Certaines valeurs peuvent être omises : essayez mot[5:], mot[:5] et mot[::-1] !
Au cycle 4, les élèves s'initient à la programmation, en développant dans une démarche de projet quelques programmes simples, sans viser une connaissance experte et exhaustive d'un langage ou d'un logiciel particulier. En créant un programme, ils développent des méthodes de programmation, revisitent les notions de variables et de fonctions sous une forme différente, et s'entraînent au raisonnement.
Décomposer un problème en sous-problèmes afin de structurer un programme ; reconnaître des schémas. Écrire, mettre au point (tester, corriger) et exécuter un programme en réponse à un problème donné. Écrire un programme dans lequel des actions sont déclenchées par des événements extérieurs. Programmer des scripts se déroulant en parallèle. - Notions d'algorithme et de programme. - Notion de variable informatique. - Déclenchement d'une action par un événement, séquences d'instructions, boucles, instructions conditionnelles.

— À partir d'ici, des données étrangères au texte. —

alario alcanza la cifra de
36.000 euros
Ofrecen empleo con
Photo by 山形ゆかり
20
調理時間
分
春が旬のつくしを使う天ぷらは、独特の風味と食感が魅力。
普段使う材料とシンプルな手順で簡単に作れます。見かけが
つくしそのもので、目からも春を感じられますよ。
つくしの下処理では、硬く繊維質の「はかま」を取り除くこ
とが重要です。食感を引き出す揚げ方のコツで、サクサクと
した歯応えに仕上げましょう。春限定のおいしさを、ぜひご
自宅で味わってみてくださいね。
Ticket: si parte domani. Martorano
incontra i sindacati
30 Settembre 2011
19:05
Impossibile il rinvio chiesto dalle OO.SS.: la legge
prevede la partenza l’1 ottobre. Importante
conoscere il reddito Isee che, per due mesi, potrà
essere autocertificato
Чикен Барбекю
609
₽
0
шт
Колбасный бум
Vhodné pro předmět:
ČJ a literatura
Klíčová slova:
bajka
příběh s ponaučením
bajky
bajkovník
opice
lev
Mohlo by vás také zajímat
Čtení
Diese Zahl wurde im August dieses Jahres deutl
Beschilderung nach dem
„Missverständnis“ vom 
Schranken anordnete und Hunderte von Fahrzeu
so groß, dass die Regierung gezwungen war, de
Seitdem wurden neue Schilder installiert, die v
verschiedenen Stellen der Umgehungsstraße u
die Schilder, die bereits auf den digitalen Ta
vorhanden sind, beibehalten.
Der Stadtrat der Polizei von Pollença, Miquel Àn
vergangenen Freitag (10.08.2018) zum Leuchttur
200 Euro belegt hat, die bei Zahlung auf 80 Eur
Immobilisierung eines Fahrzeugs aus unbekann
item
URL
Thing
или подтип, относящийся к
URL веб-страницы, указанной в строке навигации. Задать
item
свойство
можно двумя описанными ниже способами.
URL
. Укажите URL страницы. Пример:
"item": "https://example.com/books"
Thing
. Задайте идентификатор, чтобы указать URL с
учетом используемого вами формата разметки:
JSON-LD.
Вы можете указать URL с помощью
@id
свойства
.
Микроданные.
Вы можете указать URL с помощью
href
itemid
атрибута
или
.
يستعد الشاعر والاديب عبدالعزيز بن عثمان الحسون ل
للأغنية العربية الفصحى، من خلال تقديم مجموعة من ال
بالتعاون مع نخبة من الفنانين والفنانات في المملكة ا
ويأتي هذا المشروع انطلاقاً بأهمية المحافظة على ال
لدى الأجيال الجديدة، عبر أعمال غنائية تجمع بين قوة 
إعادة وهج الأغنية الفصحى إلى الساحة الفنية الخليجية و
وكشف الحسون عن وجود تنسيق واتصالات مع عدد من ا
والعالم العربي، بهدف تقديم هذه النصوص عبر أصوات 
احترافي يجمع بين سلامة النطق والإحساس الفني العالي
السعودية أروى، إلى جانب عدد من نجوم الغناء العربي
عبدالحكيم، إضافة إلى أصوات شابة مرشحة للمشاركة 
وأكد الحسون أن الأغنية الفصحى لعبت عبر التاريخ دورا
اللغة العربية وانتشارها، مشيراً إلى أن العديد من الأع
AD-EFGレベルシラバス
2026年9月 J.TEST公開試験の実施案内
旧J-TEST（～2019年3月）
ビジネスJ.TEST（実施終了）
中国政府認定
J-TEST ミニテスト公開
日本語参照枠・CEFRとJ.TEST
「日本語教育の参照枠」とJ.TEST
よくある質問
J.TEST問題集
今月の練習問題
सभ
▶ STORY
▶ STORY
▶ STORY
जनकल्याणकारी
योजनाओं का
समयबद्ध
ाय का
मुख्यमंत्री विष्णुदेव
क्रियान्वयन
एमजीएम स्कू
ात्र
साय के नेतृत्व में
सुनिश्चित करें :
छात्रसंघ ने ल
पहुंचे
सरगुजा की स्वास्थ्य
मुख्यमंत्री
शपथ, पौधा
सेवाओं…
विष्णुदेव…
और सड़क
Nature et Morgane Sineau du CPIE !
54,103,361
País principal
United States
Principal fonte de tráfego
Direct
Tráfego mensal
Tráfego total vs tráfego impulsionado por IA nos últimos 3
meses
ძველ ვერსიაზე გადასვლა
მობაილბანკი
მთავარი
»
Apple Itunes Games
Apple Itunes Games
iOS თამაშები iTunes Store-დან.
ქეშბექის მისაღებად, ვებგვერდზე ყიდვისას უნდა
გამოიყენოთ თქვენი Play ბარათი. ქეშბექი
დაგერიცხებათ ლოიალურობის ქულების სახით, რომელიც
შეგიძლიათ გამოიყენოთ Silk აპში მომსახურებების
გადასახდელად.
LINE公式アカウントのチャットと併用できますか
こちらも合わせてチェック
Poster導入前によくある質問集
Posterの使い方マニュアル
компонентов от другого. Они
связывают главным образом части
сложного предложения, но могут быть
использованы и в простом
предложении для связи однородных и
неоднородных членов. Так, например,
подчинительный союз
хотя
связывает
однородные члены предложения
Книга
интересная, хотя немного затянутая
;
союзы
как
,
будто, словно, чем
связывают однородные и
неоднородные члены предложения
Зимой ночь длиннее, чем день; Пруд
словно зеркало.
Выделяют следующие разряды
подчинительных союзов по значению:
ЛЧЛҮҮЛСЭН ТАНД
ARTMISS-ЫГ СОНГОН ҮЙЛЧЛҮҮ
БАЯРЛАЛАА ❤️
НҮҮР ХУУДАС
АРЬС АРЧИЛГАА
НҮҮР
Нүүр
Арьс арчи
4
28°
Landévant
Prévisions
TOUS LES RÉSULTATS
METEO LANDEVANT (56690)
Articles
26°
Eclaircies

Jeux dans un labyrinthe, jeu de Pong, bataille navale, jeu de nim, tic tac toe. Réalisation de figure à l'aide d'un logiciel de programmation pour consolider les notions de longueur et d'angle. Initiation au chiffrement (Morse, chiffre de César, code ASCII...). Construction de tables de conjugaison, de pluriels, jeu du cadavre exquis... Calculs simples de calendrier. Calculs de répertoire (recherche, recherche inversée...). Calculs de fréquences d'apparition de chaque lettre dans un texte pour distinguer sa langue d'origine : français, anglais, italien, etc.
En 5e, les élèves s'initient à la programmation événementielle. Progressivement, ils développent de nouvelles compétences, en programmant des actions en parallèle, en utilisant la notion de variable informatique, en découvrant les boucles et les instructions conditionnelles qui complètent les structures de contrôle liées aux événements.